Harvey Karp, MD's The Happiest Baby on the Block very seriously saved my sanity when the Bug was tiny and colicky. It's ideas may seem a bit obvious-- swaddling, swinging or rocking, white noise, sucking, and so on, but I'm the sort of person who needs to read stuff from an "expert" to really get it. (Probably the scholar in me. DH just needs to find it on the internet, and he's good.) I have just recently gotten over my disappointment that these things have stopped working.

I have 2 books that live on my bookshelf regarding baby sleep, and one will probably be a surprise for those familiar with the various positions on baby sleep. I'm too much of a liberal arts professor to just accept as gospel one idea or another, so I took a little from one and a little from another and finally sorted out the Bug's sleep a little.

The first book, particularly as it is suggested reading in The Baby Book, won't come as a surprise. It is Elizabeth Pantley's No Cry Sleep Solution.
Most authors on baby sleep pretty much say that either you have to let the poor dear cry-it-out or you have to live with multiple wake ups and/or sleep with the poor dear. If I got nothing more out of Pantley's book, it is that it is okay not to be satisfied with either path.

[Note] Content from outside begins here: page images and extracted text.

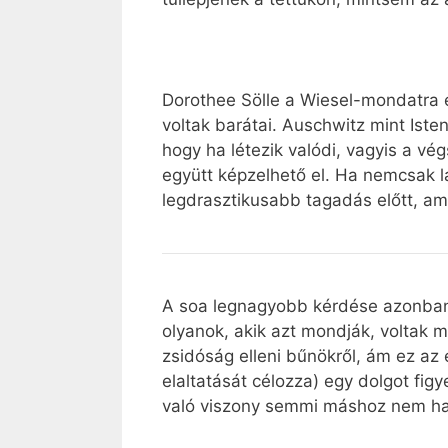
Dorothee Sölle a Wiesel-mondatra e
voltak barátai. Auschwitz mint Ist
hogy ha létezik valódi, vagyis a v
együtt képzelhető el. Ha nemcsak l
legdrasztikusabb tagadás előtt, am
A soa legnagyobb kérdése azonban
olyanok, akik azt mondják, voltak m
zsidóság elleni bűnökről, ám ez az é
elaltatását célozza) egy dolgot fi
való viszony semmi máshoz nem has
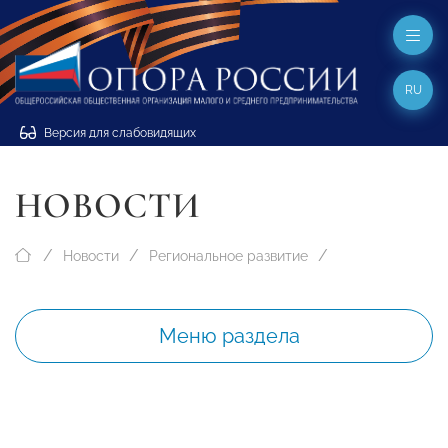
RU
Версия для слабовидящих
НОВОСТИ
Новости
Региональное развитие
Меню раздела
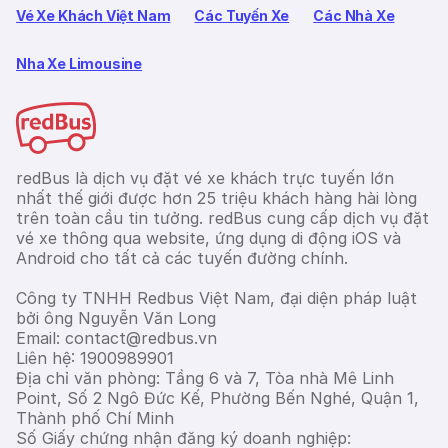
Vé Xe Khách Việt Nam
Các Tuyến Xe
Các Nhà Xe
Nha Xe Limousine
redBus là dịch vụ đặt vé xe khách trực tuyến lớn
nhất thế giới được hơn 25 triệu khách hàng hài lòng
trên toàn cầu tin tưởng. redBus cung cấp dịch vụ đặt
vé xe thông qua website, ứng dụng di động iOS và
Android cho tất cả các tuyến đường chính.
Công ty TNHH Redbus Việt Nam, đại diện pháp luật
bởi ông Nguyễn Văn Long
Email: contact@redbus.vn
Liên hệ: 1900989901
Địa chỉ văn phòng: Tầng 6 và 7, Tòa nhà Mê Linh
Point, Số 2 Ngô Đức Kế, Phường Bến Nghé, Quận 1,
Thành phố Chí Minh
Số Giấy chứng nhận đăng ký doanh nghiệp:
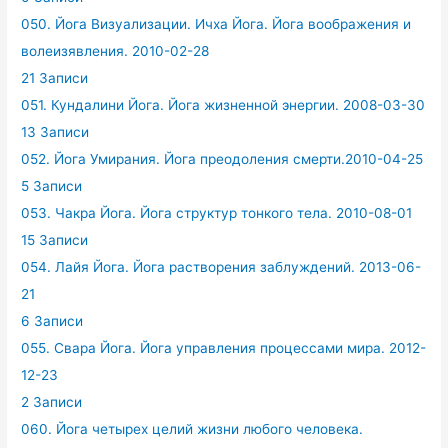
050. Йога Визуализации. Ичха Йога. Йога воображения и
волеизявления. 2010-02-28
21 Записи
051. Кундалини Йога. Йога жизненной энергии. 2008-03-30
13 Записи
052. Йога Умирания. Йога преодоления смерти.2010-04-25
5 Записи
053. Чакра Йога. Йога структур тонкого тела. 2010-08-01
15 Записи
054. Лайя Йога. Йога растворения заблуждений. 2013-06-
21
6 Записи
055. Свара Йога. Йога управления процессами мира. 2012-
12-23
2 Записи
060. Йога четырех целий жизни любого человека.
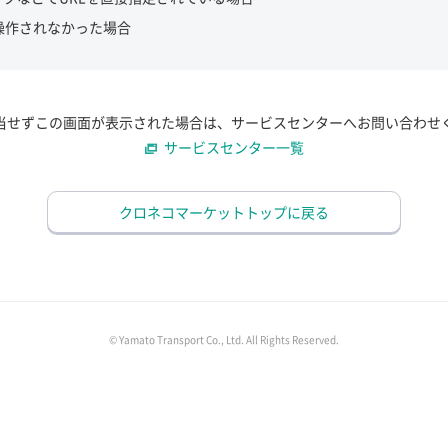
操作されなかった場合
当せずこの画面が表示された場合は、サービスセンターへお問い合わせ
サービスセンター一覧
クロネコマーケットトップに戻る
© Yamato Transport Co., Ltd. All Rights Reserved.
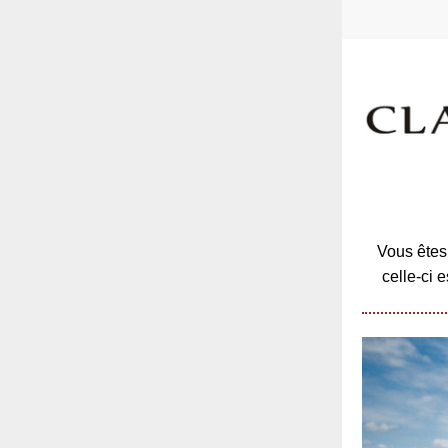
Vous êtes 
celle-ci 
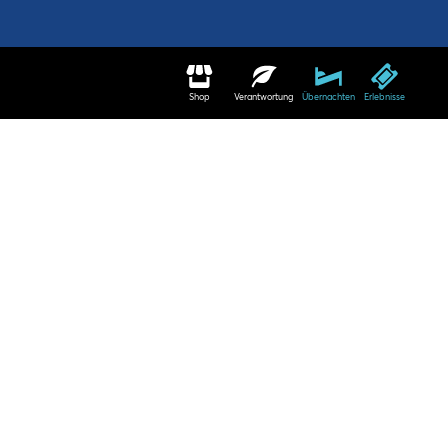
Shop
Verantwortung
Übernachten
Erlebnisse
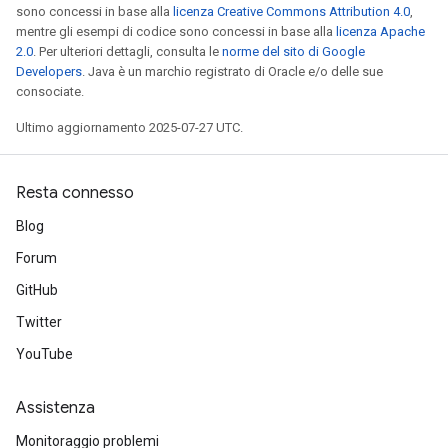
sono concessi in base alla
licenza Creative Commons Attribution 4.0
,
mentre gli esempi di codice sono concessi in base alla
licenza Apache
2.0
. Per ulteriori dettagli, consulta le
norme del sito di Google
Developers
. Java è un marchio registrato di Oracle e/o delle sue
consociate.
Ultimo aggiornamento 2025-07-27 UTC.
Resta connesso
Blog
Forum
GitHub
Twitter
YouTube
Assistenza
Monitoraggio problemi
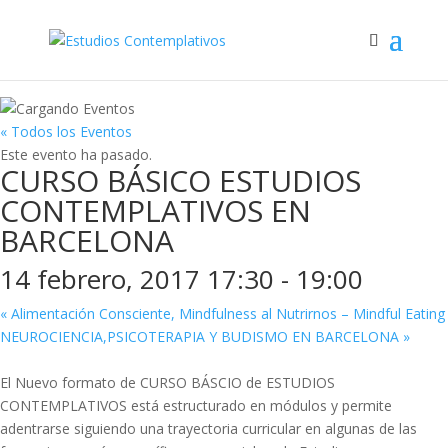
« Todos los Eventos
Este evento ha pasado.
CURSO BÁSICO ESTUDIOS
CONTEMPLATIVOS EN
BARCELONA
14 febrero, 2017 17:30
-
19:00
«
Alimentación Consciente, Mindfulness al Nutrirnos – Mindful Eating
NEUROCIENCIA,PSICOTERAPIA Y BUDISMO EN BARCELONA
»
El Nuevo formato de CURSO BÁSCIO de ESTUDIOS
CONTEMPLATIVOS está estructurado en módulos y permite
adentrarse siguiendo una trayectoria curricular en algunas de las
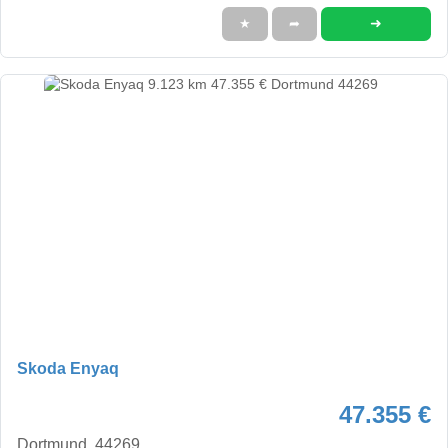
➜
★
➦
Skoda Enyaq
47.355 €
Dortmund, 44269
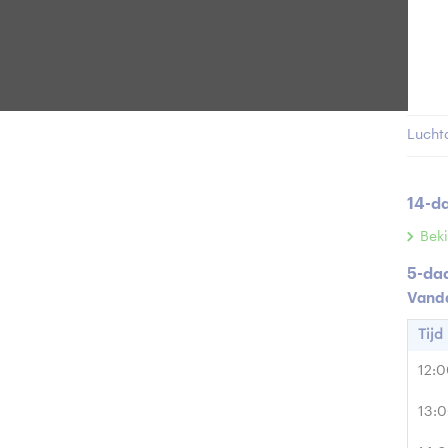
Grond
Rege
Zonint
Lucht
14-d
Beki
5-da
Vand
Tijd
12:
13:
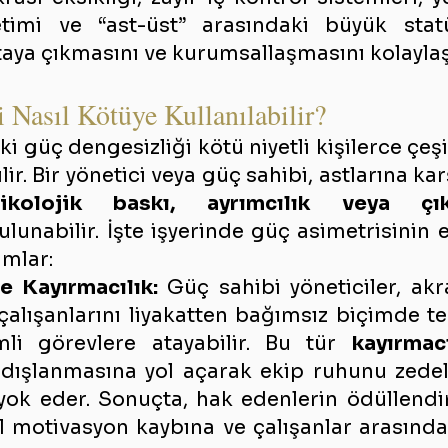
etimi ve “ast-üst” arasındaki büyük stat
taya çıkmasını ve kurumsallaşmasını kolaylaşt
 Nasıl Kötüye Kullanılabilir?
güç dengesizliği kötü niyetli kişilerce çeşitl
lir. Bir yönetici veya güç sahibi, astlarına karş
ikolojik baskı, ayrımcılık veya çık
ulunabilir. İşte işyerinde güç asimetrisinin e
umlar:
 Kayırmacılık:
 Güç sahibi yöneticiler, akr
alışanlarını liyakatten bağımsız biçimde terfi
i görevlere atayabilir. Bu tür 
kayırmacı
 dışlanmasına yol açarak ekip ruhunu zedel
ok eder. Sonuçta, hak edenlerin ödüllendiri
l motivasyon kaybına ve çalışanlar arasında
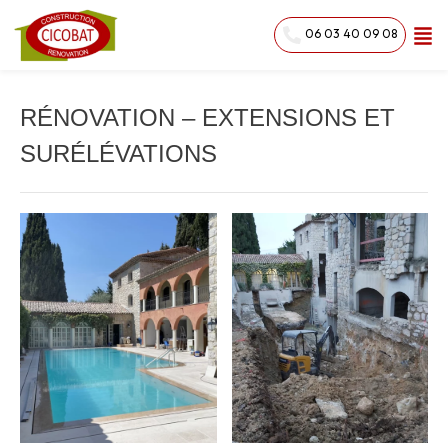
06 03 40 09 08
RÉNOVATION – EXTENSIONS ET
SURÉLÉVATIONS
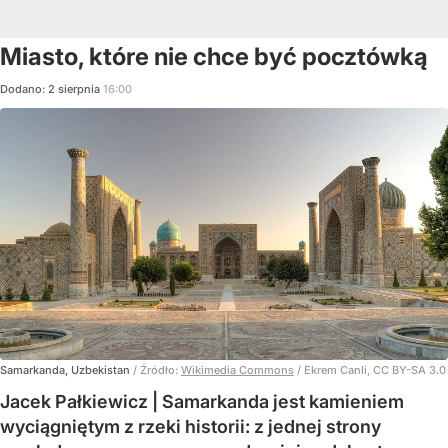
Miasto, które nie chce być pocztówką
Dodano:
2
sierpnia
16:00
Samarkanda, Uzbekistan
/ Źródło:
Wikimedia Commons
/
Ekrem Canli, CC BY-SA 3.0
Jacek Pałkiewicz | Samarkanda jest kamieniem
wyciągniętym z rzeki historii: z jednej strony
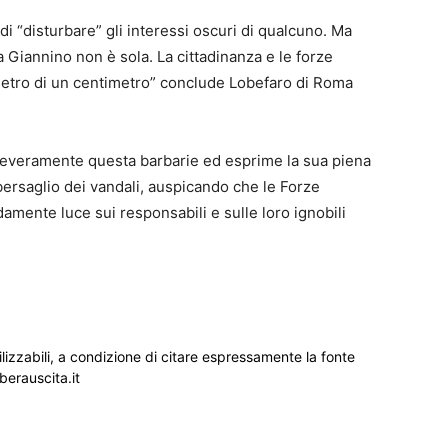
di “disturbare” gli interessi oscuri di qualcuno. Ma
Giannino non è sola. La cittadinanza e le forze
ietro di un centimetro” conclude Lobefaro di Roma
veramente questa barbarie ed esprime la sua piena
 bersaglio dei vandali, auspicando che le Forze
amente luce sui responsabili e sulle loro ignobili
ilizzabili, a condizione di citare espressamente la fonte
iberauscita.it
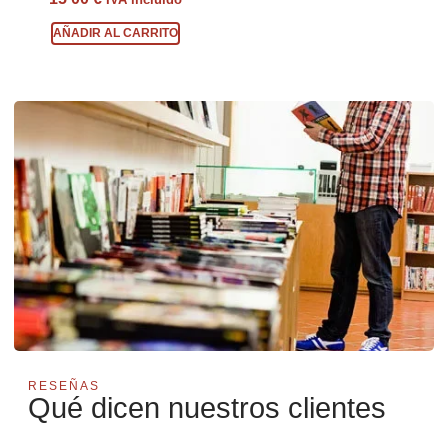
AÑADIR AL CARRITO
RESEÑAS
Qué dicen nuestros clientes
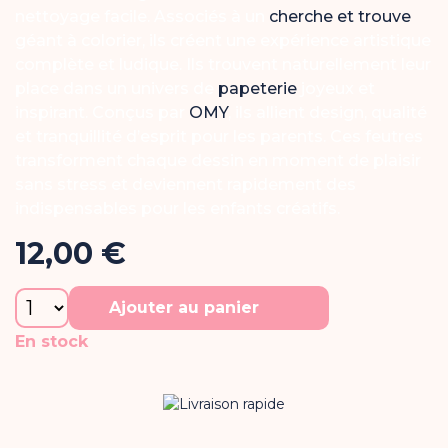
nettoyage facile. Associés à un
cherche et trouve
géant à colorier, ils créent une expérience artistique
complète et ludique. Ils trouvent naturellement leur
place dans un univers de
papeterie
joyeux et
inspirant. Conçus par
OMY
, ils allient design, qualité
et tranquillité d’esprit pour les parents. Ces feutres
transforment chaque dessin en moment de plaisir
sans stress et deviennent rapidement des
indispensables pour les enfants créatifs.
12,00 €
Ajouter au panier
En stock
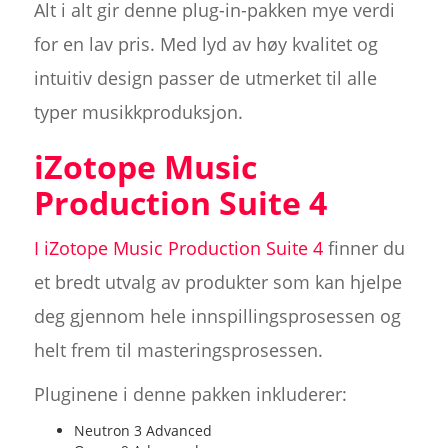
Alt i alt gir denne plug-in-pakken mye verdi
for en lav pris. Med lyd av høy kvalitet og
intuitiv design passer de utmerket til alle
typer musikkproduksjon.
iZotope Music
Production Suite 4
I iZotope Music Production Suite 4
finner du
et bredt utvalg av produkter som kan hjelpe
deg gjennom hele innspillingsprosessen og
helt frem til masteringsprosessen.
Pluginene i denne pakken inkluderer:
Neutron 3 Advanced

Speaking of all-or-nothing approaches, my second baby sleep book is Healthy Sleep Habits, Happy Child by Marc Weissbluth, MD. I disagree with Weissbluth's preferred solution for infant sleep problems, which is to let the child cry it out after identifying the correct time for bedtime and naptime. What I did find useful is that the book is packed with information on the science of infant and child sleep, and by applying some of those ideas about when and why the Bug should sleep to the how from Pantley's book, we've been able to mostly assemble a sleep strategy that works for our family.